Qu'on se le dise, qu'on se le mette bien dans la tête, le haut commandement, l'autorité suprême, n'est jamais pour rien dans une tragédie ou une défaillance quelle qu'elle soit, qu'il s'agisse du fiasco du premier plan quinquennal ou des centaines de milliers de soldats morts sur le Dniepr. Qui plus est, ces malheurs ne sont pas non plus imputables à des raisons objectives, ils sont seulement le fait des intrigues des saboteurs réactionnaires.

Depuis au moins les années trente, on passait son temps à chercher des boucs émissaires, pas toujours au bon endroit, mais on les trouvait quand même. En ce début de guerre, durant l'été, on en trouvait à foison. Le 4 juin 1940, on avait rétabli au sein de l'Armée rouge le grade de général, on en nomma 966. Plus de 50 ont été fait prisonnier durant les tous premiers mois de la guerre : ils devaient envier leurs collègues, les 150 généraux qui sont morts par la suite sur les champs de bataille. Les affres de la captivité se révélant un sort plus sombre que la tombe, du moins, si on s'en tient à ce qui est arrivé aux généraux Pavel Ponedelin et Nikolai Kirillov qui ont, eux aussi, eu les honneurs de l'ordre n° 270. Ils ont stoïquement supporté leurs années de captivité dans les camps en Allemagne.
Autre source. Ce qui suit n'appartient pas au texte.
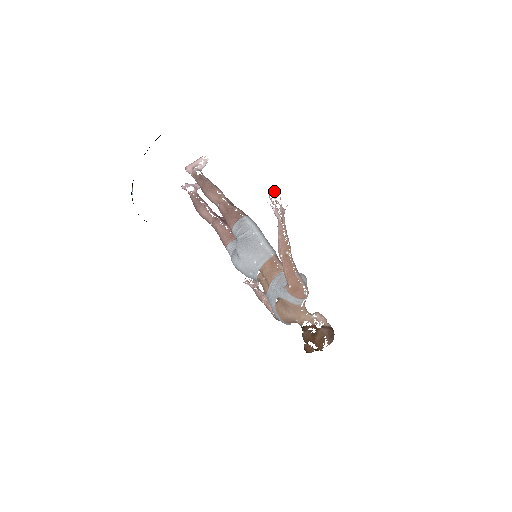
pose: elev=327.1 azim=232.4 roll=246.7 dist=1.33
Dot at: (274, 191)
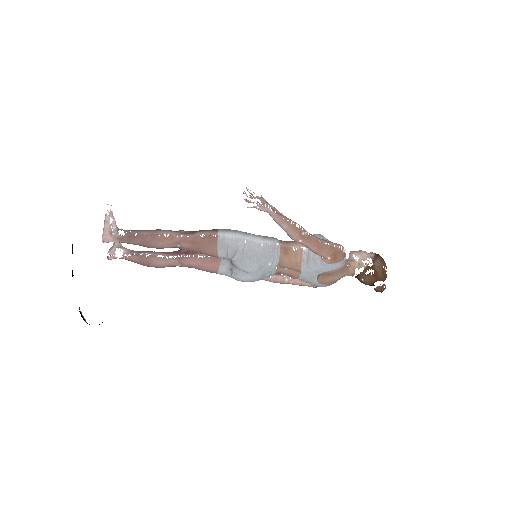
Dot at: occluded
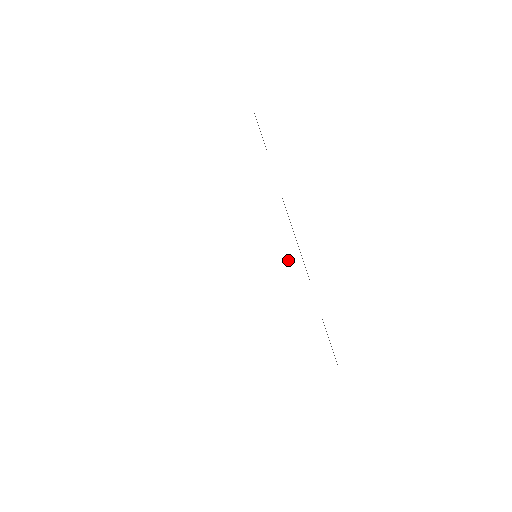
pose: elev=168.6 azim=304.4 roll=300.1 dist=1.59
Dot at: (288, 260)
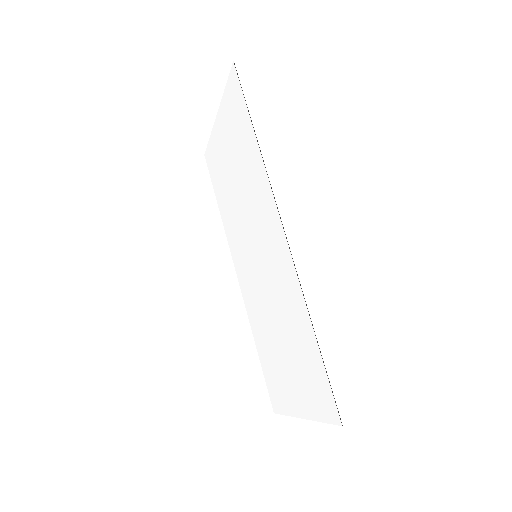
Dot at: (283, 268)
En avril 1945, ils ont été libérés par les Alliés [ceux de l'Ouest] et ont été remis aux Soviétiques. On aurait pu croire que tout avait été oublié, mais on ne leur avait pas pardonné août 1941. Ils ont été incarcérés suite un « contrôle d'État » : après cinq ans à Lefortovo, la prison pour prisonniers politiques, ils ont été passés par les armes le 25 août 1950.

« Le denier acte de sa sinistre purge parmi les militaires aura été pour Staline l'accusation de trahison qu'il a lancé à l'été 1941 à l'encontre de plusieurs généraux du front de l'Ouest dont Pavlov et Klimovskikh, des généraux qui se comporteront pourtant pour la plupart de la manière la plus intransigeante qui soit lors de leur captivité. » On doit cette observation au célèbre chroniqueur de la guerre, Konstantin Somonov, il l'a faite dans les années soixante, mais durant les épreuves du temps de guerre, le dogme absolu était que les prisonniers de guerre (qu'ils soient officiers ou simples soldats) étaient forcément coupables.
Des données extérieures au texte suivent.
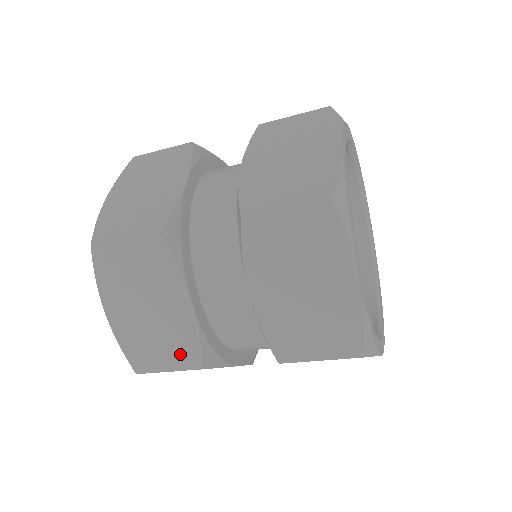
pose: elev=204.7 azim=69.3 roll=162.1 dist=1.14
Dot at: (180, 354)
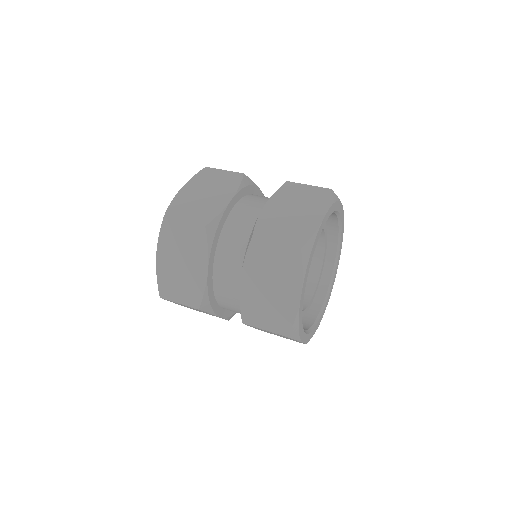
Dot at: occluded
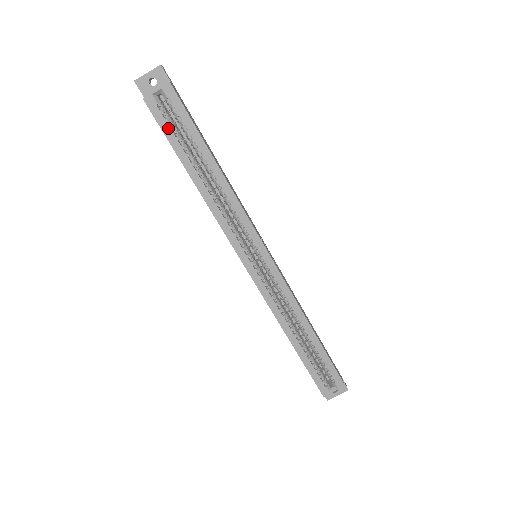
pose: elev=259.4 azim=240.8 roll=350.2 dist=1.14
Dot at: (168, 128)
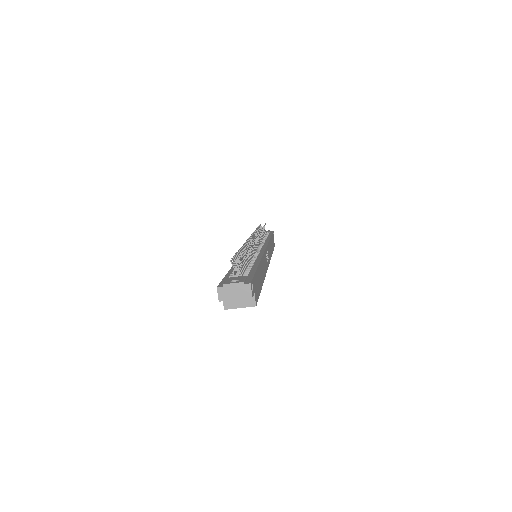
Dot at: occluded
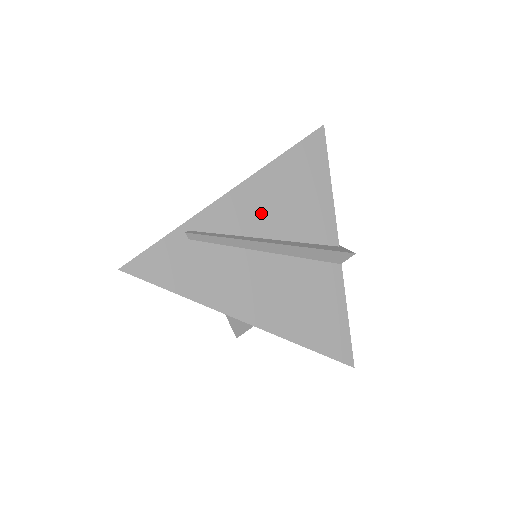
Les lois internationales stipulent que la captivité des militaires n'est pas un crime, « la dignité d'un prisonnier de guerre est aussi inviolable que la souveraineté d'un peuple et son sort commande le plus grand respect.» Mais ça, c'était pour les autres, pour nous, ce qui prévalait, c'était l'ordre de Staline n°270.

Si... « au lieu d'organiser la résistance à l'ennemi, des hommes de l'Armée rouge préfèrent se rendre, il faudra les anéantir par tous les moyens possibles, par voie de terre ou par les airs, tandis que leurs familles se verront privées des allocations d'État [c'est-à-dire de leur ration alimentaire]
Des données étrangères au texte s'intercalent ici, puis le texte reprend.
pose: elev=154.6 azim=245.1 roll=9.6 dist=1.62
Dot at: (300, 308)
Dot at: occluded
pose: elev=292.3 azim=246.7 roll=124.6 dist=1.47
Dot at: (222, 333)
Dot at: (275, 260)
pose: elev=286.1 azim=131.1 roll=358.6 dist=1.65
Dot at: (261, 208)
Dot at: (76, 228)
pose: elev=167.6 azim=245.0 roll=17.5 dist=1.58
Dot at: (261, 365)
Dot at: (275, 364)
Les commandants et les commissaires politiques... « qui se rendent à l'ennemi doivent être considérés comme de vils déserteurs dont les familles sont susceptibles d'être arrêtées comme familles de déserteurs ayant violé le serment et trahi la Patrie. »

Quelques lignes seulement, mais elles ont scellé le sort de centaines de milliers d'enfants et de personnes âgées qui sont mortes de faim simplement parce que leur père ou leur fils s'était retrouvé prisonnier.

Quelques lignes seulement, mais elles tombaient comme un verdict pour ceux dont le seul crime était d'avoir attendu une lettre du front.

Ayant parcouru ces lignes, j'ai pris conscience de tout ce qu'elles pouvaient signifier de malheur pour des gens totalement innocents et réalisé d'un coup la douleur secrète des paroles de Nicolaï Romanove lorsqu'il me disait, il y a un quart de siècle, que « la captivité, vous n'êtes pas seul à en pâtir... ».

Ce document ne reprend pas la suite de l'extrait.